狂う7
「なんでこんなことしたの!」
お母さんの顔は、涙でぐしゃぐしゃだった。
目元が何度も擦ったみたいに真っ赤で、私は大変なことをしてしまったのだと理解した。
なんて馬鹿なことをしたんだろう。
「ごめんなさい……ごめんなさい、お母さん……」
号泣してお母さんに抱きつくと、温かい両手が背中に回る。
お母さんの背中は、想像していたよりも小さかった。
こんなにか弱いお母さんに、とてつもない心労をかけたんだ。
私の胸は罪悪感と後悔でいっぱいになった。
「学校でいじめられているのね」
憤然とした顔つきになるお母さん。
「ねえそうなんでしょう!? ずっと辛かったのよね!? 誰!? 誰にいじめられているの!?」
下駄箱に入れられた赤飯のことを思い出して、息が詰まって言葉が出てこなくなる。体中から変な汗がダラダラと出てきた。
「なんで何も言わないの! 黙ってちゃわかんないでしょ!!」
大きな声で責められて体が硬直する。こちらを咎める視線が突き刺さる。
「わ、わかんない……」
「わからない? そんな答えはないでしょ」
「本当にわかんないの……。下駄箱にせ、せ、赤飯が入れられてて……だ、だれが入れたのかわかんなくて……」
「下駄箱にご飯が……?」
お母さんは口元を押さえて「なんて酷いことを……」と涙を流した。
私のために泣いてくれるお母さんを見て、私が受けた仕打ちに同情してくれる姿を目の当たりにして、閉ざしかけていた心の扉がまた開きかけていく。

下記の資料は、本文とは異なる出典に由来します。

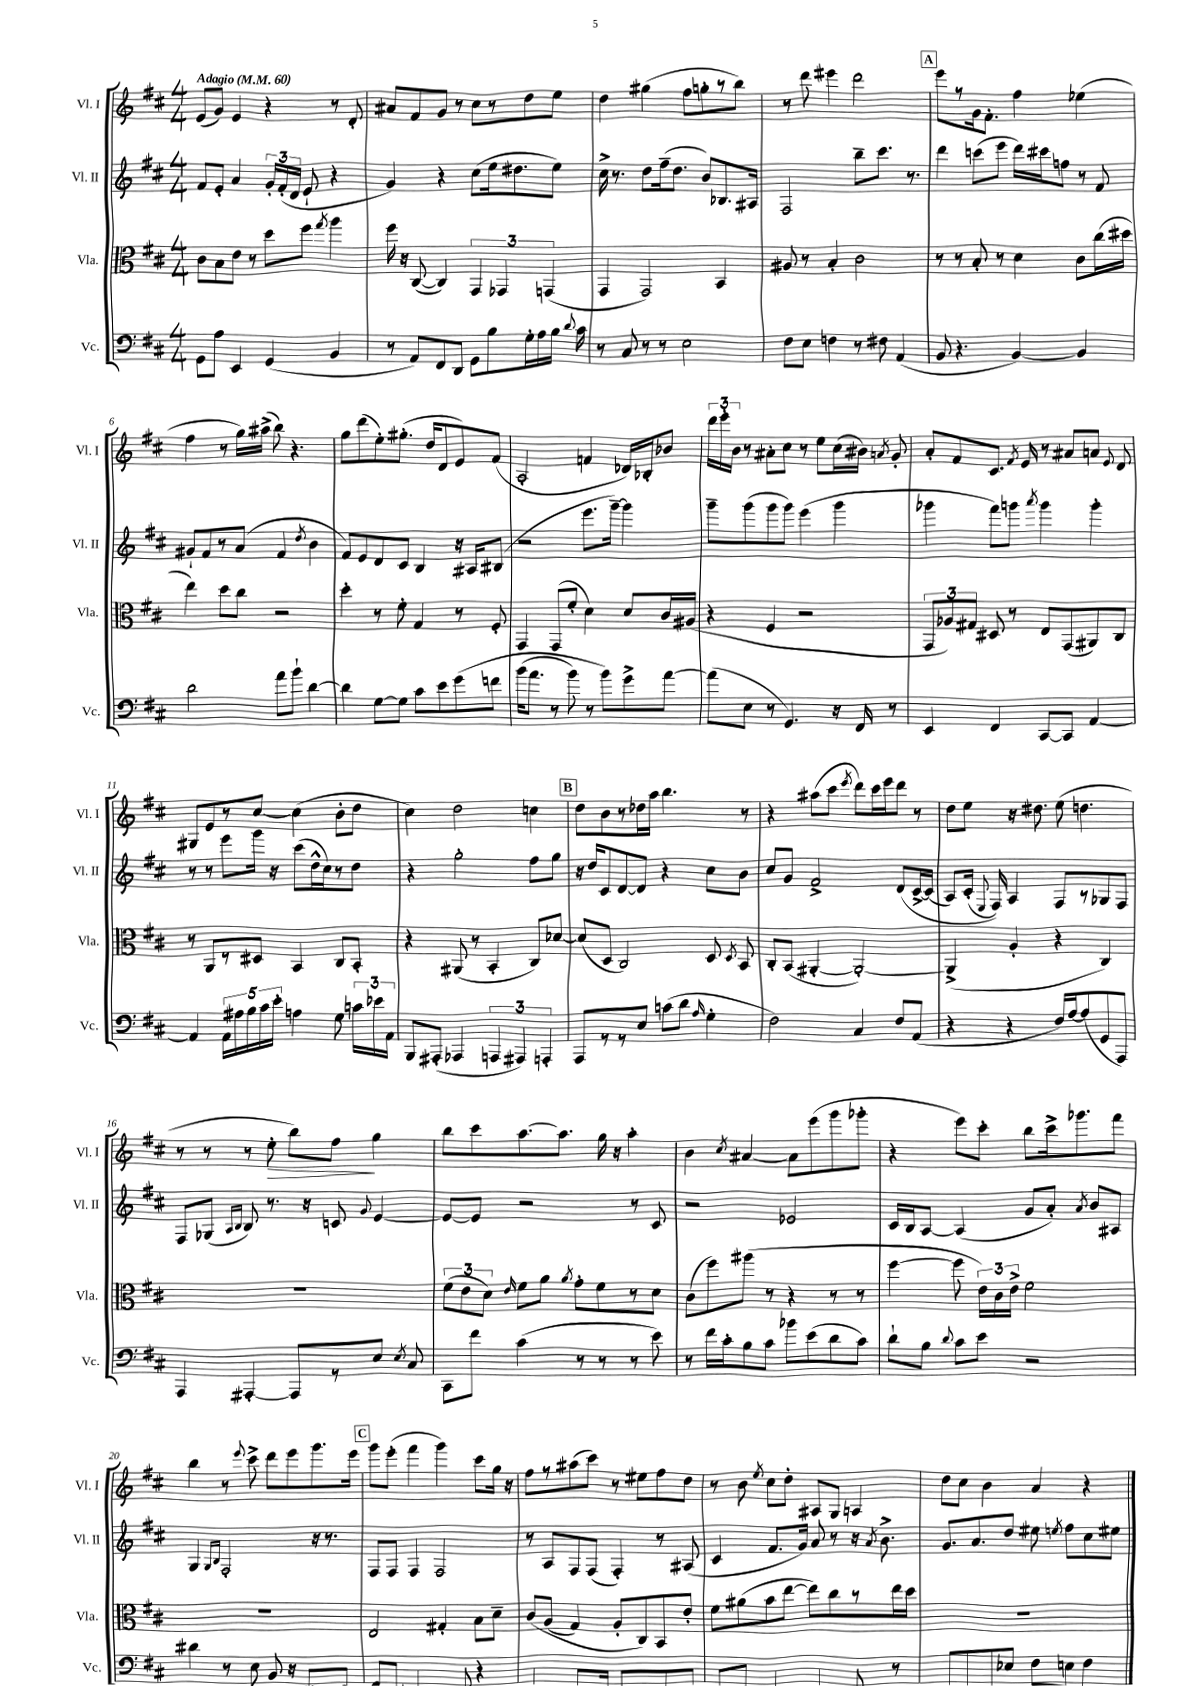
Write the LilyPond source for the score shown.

<<
\new StaffGroup <<
\new Staff = "s0" \with { instrumentName = "Vl. I" shortInstrumentName = "Vl. I" } {
    \clef treble \key d \major \numericTimeSignature \time 4/4 \tempo "Adagio" 4 = 60
    \autoBeamOff e'8[( g'8]) e'4 r4 r8 d'8-. |
    ais'8[ fis'8 g'8] r8 cis''8[ r8 d''8 e''8] |
    d''4 gis''4( fis''8[ g''8-. r8 b''8]) |
    r8 d'''8 eis'''4 d'''2 |
    \mark \markup { \box "A" } e'''8[ r8 g'16 fis'8.]-. fis''4 ees''4( |
    fis''4 r8 g''16[) ais''16]->( b''8) r4. |
    g''8[ d'''8( e''8-.) gis''8.]-.( d''16[ d'8 e'8) fis'8]( |
    a2-. f'4 des'16[) bes16-. bes'8] |
    \tuplet 3/2 { d'''16[ e'''16-. b'16] } r8 ais'8[-. cis''8] r8 e''8[ cis''16( bis'16]) \acciaccatura { a'8 } g'8-. |
    a'8[-. fis'8 cis'8.] \acciaccatura { fis'8 } e'16 r8 ais'8[ a'8] \appoggiatura { e'8 } d'8 |
    gis8[ e'8 r8 cis''8]~ cis''4( b'8[-. d''8] |
    cis''4) d''2 c''4 |
    \mark \markup { \box "B" } d''8[ b'8 r8 des''16 a''16] b''4. r8 |
    r4 ais''8[( cis'''8] \acciaccatura { e'''8 } d'''8[) cis'''16 e'''16 d'''8] r8 |
    d''8[ e''8] r16 dis''8. e''8( d''4. |
    r8 r8 r8 e''8-.\> b''8[) fis''8]\! g''4 |
    b''8[ cis'''8 a''8.~ a''8.] g''16 r16 a''4-. |
    b'4 \acciaccatura { cis''8 } ais'4~ ais'8[ e'''8( g'''8 ges'''8]-. |
    r4 e'''8[) cis'''8]-. b''8[ cis'''16-> ges'''8. fis'''8] |
    b''4 r8 \appoggiatura { e'''8 } cis'''8-> d'''8[ e'''8 g'''8. e'''16] |
    \mark \markup { \box "C" } g'''8[ e'''8]-.( fis'''4 g'''4) cis'''8[ g''16] r16 |
    fis''8[ r8 ais''8( cis'''8]) r8 eis''8[ fis''8 d''8] |
    r8 b'8 \acciaccatura { e''8 } cis''8[ d''8]-. ais8[ g8] a4 |
    d''8[ cis''8] b'4 a'4 r4 \bar "|." |
}
\new Staff = "s1" \with { instrumentName = "Vl. II" shortInstrumentName = "Vl. II" } {
    \clef treble \key d \major \numericTimeSignature \time 4/4
    \autoBeamOff fis'8[ e'8]-. a'4 \tuplet 3/2 { g'16[-. fis'16-.( d'16] } e'8-! r4 |
    g'4) r4 cis''8[( e''16 dis''8. e''8]) |
    cis''16-> r8. d''8[ fis''16--( d''8.] b'8[) bes8. ais16] |
    fis2 b''8[-- cis'''8.] r8. |
    \mark \markup { \box "A" } d'''4 c'''8[( e'''8] d'''16[) cis'''16 f''8] r8 fis'8 |
    gis'8[-! fis'8 r8 a'8]( fis'4 \acciaccatura { d''8 } b'4 |
    fis'8[) e'8 d'8 cis'8] b4 r16 ais16[ bis8]( |
    r2 e'''8.[ g'''16]~--) g'''4 |
    g'''8[-- g'''8( g'''8 g'''8]) e'''4( g'''4 |
    ges'''4 fis'''8[) g'''8] \acciaccatura { a'''8 } g'''4 g'''4-. |
    r8 r8 e'''8[ g'''16] r16 cis'''8[( d''16-^ cis''16) r8 d''8] |
    r4 g''2-. fis''8[ g''8] |
    \mark \markup { \box "B" } r16 d''16[ cis'8 d'8~ d'8] r4 cis''8[ b'8] |
    cis''8[ g'8] fis'2-> d'8[\( cis'16~-> cis'16]( |
    a8[) cis'16]-.( \appoggiatura { e8 } fis16)\) a4 fis8[ r8 ges8 fis8] |
    fis8[ ges8]( \grace { a16[ b16] } b8) r8. r16 c'8 \appoggiatura { g'8 } e'4~ |
    e'8[~ e'8] r2 r8 cis'8 |
    r2 ees'2 |
    cis'16[ b16 a8]~ a4( g'8[ a'8]-.) \acciaccatura { a'8 } b'8[ ais8] |
    g4 \grace { g16[ b16] } fis2-. r16 r8. |
    \mark \markup { \box "C" } fis8[ fis8] fis4 fis2 |
    r8 a8[ fis8 fis8]( fis4-.) r8 ais8( |
    cis'4 fis'8.[ g'16]) a'8 r8 r16 \acciaccatura { a'8 } b'8.-> |
    g'8.[ a'8. d''8] eis''8 \acciaccatura { e''8 } fis''8[ cis''8 eis''8] \bar "|." |
}
\new Staff = "s2" \with { instrumentName = "Vla." shortInstrumentName = "Vla." } {
    \clef alto \key d \major \numericTimeSignature \time 4/4
    \autoBeamOff cis'8[ b8 e'8] r8 d''8[ fis''8] \acciaccatura { g''8 } a''4 |
    fis''16 r16 cis8~( cis4) \tuplet 3/2 { g,4 ges,4 g,4( } |
    g,4 g,2) b,4 |
    ais8 r8 b4-. cis'2 |
    \mark \markup { \box "A" } r8 r8 b8-. r8 d'4 cis'8[ cis''16( dis''16] |
    e''4) d''8[ cis''8] r2 |
    d''4-. r8 fis'8-. g4 r8 fis8-. |
    g,4 g,8[( fis'8]-. d'4) d'8[ cis'16 ais16]( |
    r4 fis4 r2 |
    \tuplet 3/2 { g,8[ aes8) gis8] } dis8 r8 e8[ g,8( ais,8) cis8] |
    r8 a,8[ r8 dis8] b,4 cis8[ b,8]-. |
    r4 ais,8( r8 b,4-. cis8[) des'8]~ |
    \mark \markup { \box "B" } des'8[( d8] cis2) d8 \acciaccatura { d8 } b,8 |
    cis8[-. b,8]( ais,4~-. ais,2~-.) |
    ais,4->( a4-. r4 cis4) |
    R1 |
    \tuplet 3/2 { fis'8[( e'8 d'8]) } \grace { e'16 } fis'8[ a'8] \acciaccatura { a'8 } g'8[-. fis'8 r8 d'8] |
    cis'8[( fis''8) ais''8]( r8 r4 r8 r8 |
    fis''4~ fis''8 \tuplet 3/2 { e'16[) cis'16 e'16]-> } fis'2 |
    R1 |
    \mark \markup { \box "C" } e2 gis4-. b8[ d'8]-- |
    cis'8[\( a8]( g4) a8[-. cis8\) b,8 e'8]-. |
    fis'8[ ais'8( b'8 e''8]~ e''8[) cis''8 r8 e''16 d''16] |
    R1 \bar "|." |
}
\new Staff = "s3" \with { instrumentName = "Vc." shortInstrumentName = "Vc." } {
    \clef bass \key d \major \numericTimeSignature \time 4/4
    \autoBeamOff g,8[ a8] e,4 g,4( b,4 |
    r8 a,8[) fis,8 d,8] g,8[ b8 g16-. a16 b16] \appoggiatura { d'8 } cis'16 |
    r8 cis8 r8 r8 e2 |
    fis8[ e8] f4 r8 fis8 a,4( |
    \mark \markup { \box "A" } b,8 r4. b,4~) b,4 |
    d'2 a'8[ b'8]-! d'4~ |
    d'4 g8[~ g8] cis'8[ e'8 g'8\( f'8] |
    b'16[( a'8.] r8 b'8) r8 b'8[\) g'8-> a'8]~ |
    a'8[( e8] r8 g,4.) r16 fis,16 r8 |
    e,4 fis,4 cis,8[~ cis,8] a,4~ |
    a,4 \tuplet 5/4 { a,16[ ais16 b16 cis'16 e'16]-. } a4 g8 \tuplet 3/2 { c'16[ ees'16 a,16] } |
    b,,8[ ais,,8]-.( aes,,4 \tuplet 3/2 { a,,4 ais,,4) a,,4-. } |
    \mark \markup { \box "B" } a,,8[ r8 r8 e8] c'8[( d'8] \grace { a16 } g4-. |
    fis2) cis4 fis8[ a,8]( |
    r4 r4 fis16[) a16~ a8( g,8 a,,8]) |
    a,,4 ais,,4~-. ais,,8[ r8 e8] \acciaccatura { e8 } cis8 |
    cis,8[ fis'8] cis'4( r8 r8 r8 e'8) |
    r8 fis'16[ cis'16-. b8 cis'8] bes'8[ e'8( d'8 cis'8]) |
    d'8[-! b8] \appoggiatura { d'8 } cis'8[ e'8] r2 |
    dis'4 r8 e8 b,8 r16 e,8.[~ e,8] |
    \mark \markup { \box "C" } fis,8[( d,8] c,4.~) c,8 r4 |
    a,,4-. a,,8.[ a,,16]-> a,,8[ r8 a,,8 ais,,8] |
    a,,8[ cis,8] a,,4 bes,,4 a,,8 r8 |
    ais,,8[ b,,8 cis,8 ees8] fis8[ e8] fis4 \bar "|." |
}
>>
>>
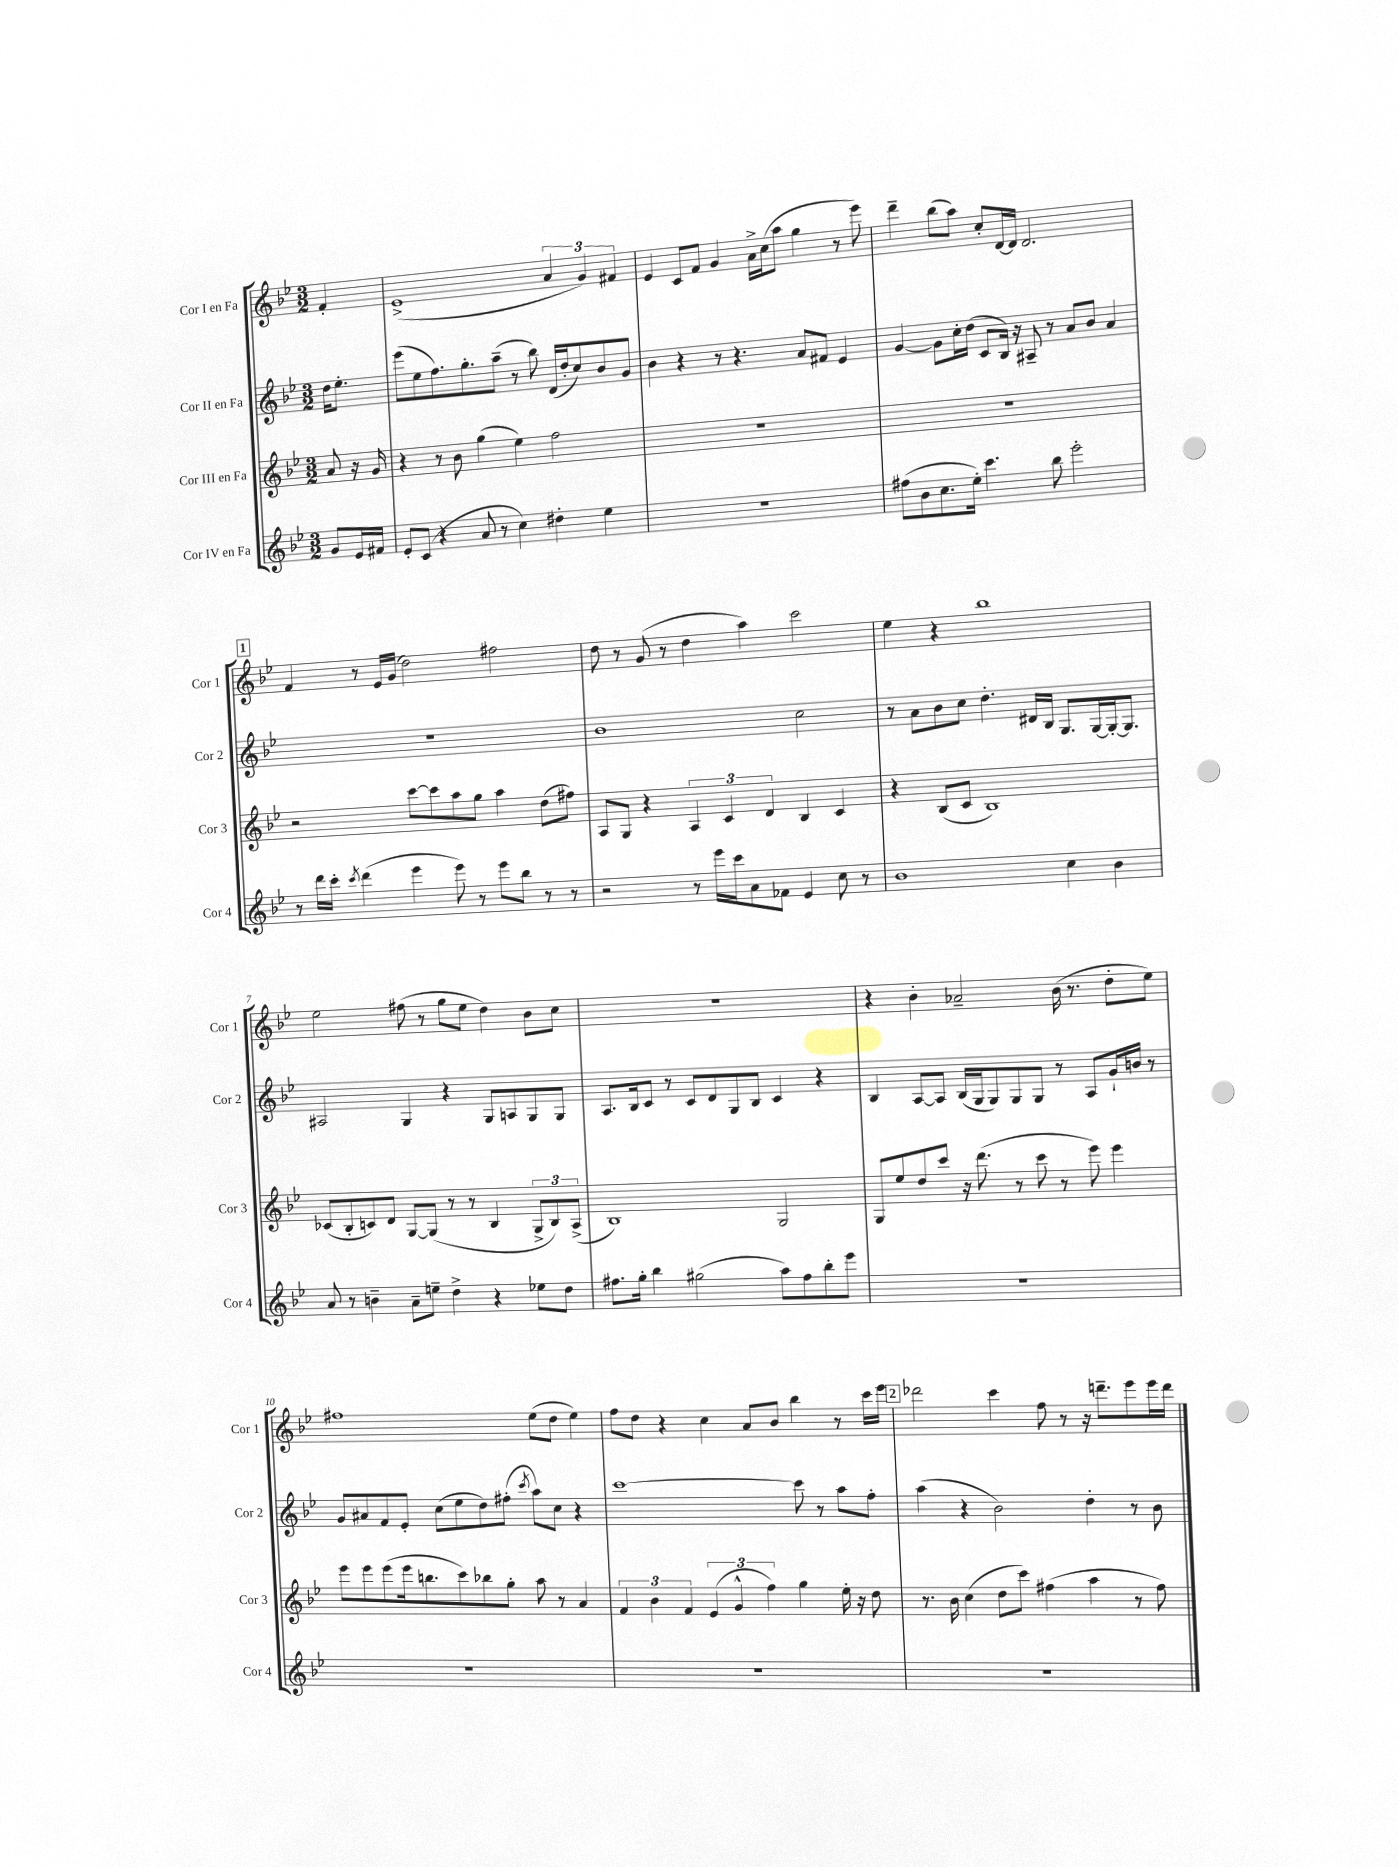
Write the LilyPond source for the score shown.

<<
\new StaffGroup <<
\new Staff = "s0" \with { instrumentName = "Cor I en Fa" shortInstrumentName = "Cor 1" } {
    \clef treble \key bes \major \numericTimeSignature \time 3/2 \partial 4
    f'4-. |
    ees'1->( \tuplet 3/2 { a'4 g'4) fis'4 } |
    ees'4 c'8 f'8 g'4 a'16-> c''16( a''8 g''4 r8 ees'''8) |
    d'''4-- bes''8( a''8) c''8-. d'16~ d'16 d'2. |
    \mark \markup { \box "1" } f'4 r8 ees'16 g'16( d''2) fis''2 |
    d''8 r8 g'8( r8 d''4 a''4) c'''2 |
    ees''4 r4 bes''1 |
    ees''2 fis''8( r8 g''8 ees''8 d''4) bes'8 c''8 |
    R1. |
    r4 bes'4-. aes'2-- bes'16( r8. d''8-. ees''8) |
    fis''1 ees''8( d''8 ees''4) |
    f''8 d''8 r4 c''4 a'8 bes'8 bes''4 r8 c'''16 ees'''16 |
    \mark \markup { \box "2" } des'''2 c'''4 f''8 r8 r16 d'''8.-- ees'''8 ees'''16 d'''16 \bar "|." |
}
\new Staff = "s1" \with { instrumentName = "Cor II en Fa" shortInstrumentName = "Cor 2" } {
    \clef treble \key bes \major \numericTimeSignature \time 3/2 \partial 4
    d''16 ees''8.-. |
    ees'''8( ees''8 f''8.) g''8.-. a''8--( r8 bes''8) d'16( d''16-. c''8) bes'8 g'8 |
    bes'4 r4 r8 r4. a'8 fis'8 ees'4 |
    g'4~ g'8 c''16-. d''16( c'8 bes16) r16 ais8-- r8 a'8 bes'8 a'4 |
    \mark \markup { \box "1" } R1. |
    bes'1 c''2 |
    r8 a'8 bes'8 c''8 d''4.-. dis'16 bes16 g8. g16~ g16~-. g8. |
    ais2 g4 r4 g8 a8 g8 g8 |
    a8. bes16 c'8 r8 c'8 d'8 g8 bes8 c'4 r4 |
    bes4 a8~ a8 bes16( g16 g8) g8 g8 r8 a8 g'16-! b'16 r8 |
    g'8 ais'8 f'8 ees'8-. c''8( ees''8 d''8) fis''8-.( \acciaccatura { c'''8 } a''8) c''8 r4 |
    c'''1~ c'''8 r8 a''8 f''8-. |
    \mark \markup { \box "2" } a''4( r4 bes'2) d''4-. r8 bes'8 \bar "|." |
}
\new Staff = "s2" \with { instrumentName = "Cor III en Fa" shortInstrumentName = "Cor 3" } {
    \clef treble \key bes \major \numericTimeSignature \time 3/2 \partial 4
    a'8 r16 g'16 |
    r4 r8 bes'8 g''4( ees''4) f''2 |
    R1. |
    R1. |
    \mark \markup { \box "1" } r2 c'''8~ c'''8 a''8 g''8 a''4 d''8( fis''8) |
    a8 g8 r4 \tuplet 3/2 { a4 c'4 d'4 } bes4 c'4 |
    r4 bes8( c'8 bes1) |
    ces'8( bes8-. c'8) d'8 g8~ g8( r8 r8 bes4 \tuplet 3/2 { g8-> bes8) a8->( } |
    bes1) g2 |
    g8 ees''8 d''8 c'''8 r16 d'''8.( r8 c'''8 r8 ees'''8) ees'''4 |
    ees'''8 ees'''8 ees'''8( ees'''16 b''8. c'''8) bes''8 g''8-. a''8 r8 a'4 |
    \tuplet 3/2 { f'4 bes'4 f'4 } \tuplet 3/2 { ees'4( g'4-^ f''4) } g''4 ees''16-. r16 d''8 |
    \mark \markup { \box "2" } r8. bes'16 c''4( d''8 c'''8) fis''4( a''4 r8 fis''8) \bar "|." |
}
\new Staff = "s3" \with { instrumentName = "Cor IV en Fa" shortInstrumentName = "Cor 4" } {
    \clef treble \key bes \major \numericTimeSignature \time 3/2 \partial 4
    g'8 ees'16 fis'16 |
    ees'8-. c'8( r4 a'8 r8 c''4) dis''4-. ees''4 |
    R1. |
    fis''8( bes'8 c''8. ees''16-.) c'''4. bes''8 ees'''2-. |
    \mark \markup { \box "1" } r8 d'''16 c'''16-. \acciaccatura { c'''8 } d'''4( ees'''4 ees'''8) r8 ees'''8 bes''8 r8 r8 |
    r2 r8 ees'''16 c'''16 a'8 fes'8 ees'4 c''8 r8 |
    bes'1 c''4 bes'4 |
    a'8 r8 b'4-- a'8-- e''8-- d''4-> r4 ees''8 d''8 |
    fis''8. g''16-. bes''4 gis''2( a''8) fis''8 bes''8-. ees'''8 |
    R1. |
    R1. |
    R1. |
    \mark \markup { \box "2" } R1. \bar "|." |
}
>>
>>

私は、今まで学校の子たちから受けてきた嫌がらせを、ポツポツと打ち明けていった。
話の途中で、お母さんはまた私を抱きしめた。
「ごめんね、姫美。気づかなくてごめんね。ずっと辛かったよね。ごめんね」
わかってくれたの?
お母さんが軽い気持ちでやったことが、私をここまで追い詰めたんだって——。
「お母さん、学校に行って抗議してくるから」
「……え?」
「お腹を痛めて産んだ娘をこんな目に遭わせて……いじめの首謀者も、いじめに気づかなかった担任も、そんな生徒を育てた先生たちも許せないわ」
お母さんは、しきりに「許せない」と言った。
学校が全て悪いのだと言わんばかりの態度に、私は涙も引っ込んだ。
「姫美は可愛いから、レベルの低い子に妬まれちゃうのね。可哀想に。小学校ですらこんななんだから、中学校はもっと酷いはず。——姫美」
お母さんの頭の中では、どんなストーリーが進行しているのか飲み込めないまま、私は反射的に返事する。
「中学は私立のところにしよう。公立の学校は危険だから」
「え……」
「私立なら治安も良くて、いじめっ子もいないはずだから——お母さん、色々調べて姫美にピッタリの学校見つけてくるからね」
お母さんは気づいてないんだ……。
私がいじめられた原因は、お母さんにあるんだってことを。
お母さんは、もはやクラスメイト全員があのアカウントを知っていることを知らない。
私が話さなかった。話したくなかった。
「違うよ!」
「なに? なにが違うのよ、姫美」
「あのね…………」
言葉が出てこなくなって、お母さんが苛立っている気配が伝わる。
「私がいじめられた理由は……理由はね……」
手のひらに爪が食い込む。
全てお母さんのせいだと、そう叫ぶべきだと心が言っている。
お母さんが私の成長を全世界に晒したから、こんなことになってるんだから!
お母さんが私のおむつ事情も、初恋の時期も、出来の悪かったテストの答案用紙も、初めて買ったブラも、生理が来たことも、全部全部ネットに上げちゃうから、私はあんなに揶揄われて嫌な思いしたんじゃん!
全部お母さんのせいだから!
頭の中ではそんな言葉が渦を巻いているのに、お母さんを前にすると何も言えなくなる。
何を言ったところで、わかってもらえない気がして。私の叫びが無駄にしかならない気がして。
何も言わない私の頭を、勘違いしたお母さんが優しい手つきで撫でる。
「大丈夫。お母さんに任せておけば安心だから」
昔はそうだった。幼い私にとってお母さんは真っ先に頼る存在で、お母さんに相談すれば何かしらの解決策が見つかる、という安心感があった。
でも、お母さんを信頼して何もかも相談した結果、こうなった。
足場が音を立てて崩れ落ち、奈落に落ちていく感覚だった。
しかし、これはまだ序の口だった。
私はもっと暗い穴に落ちることになる。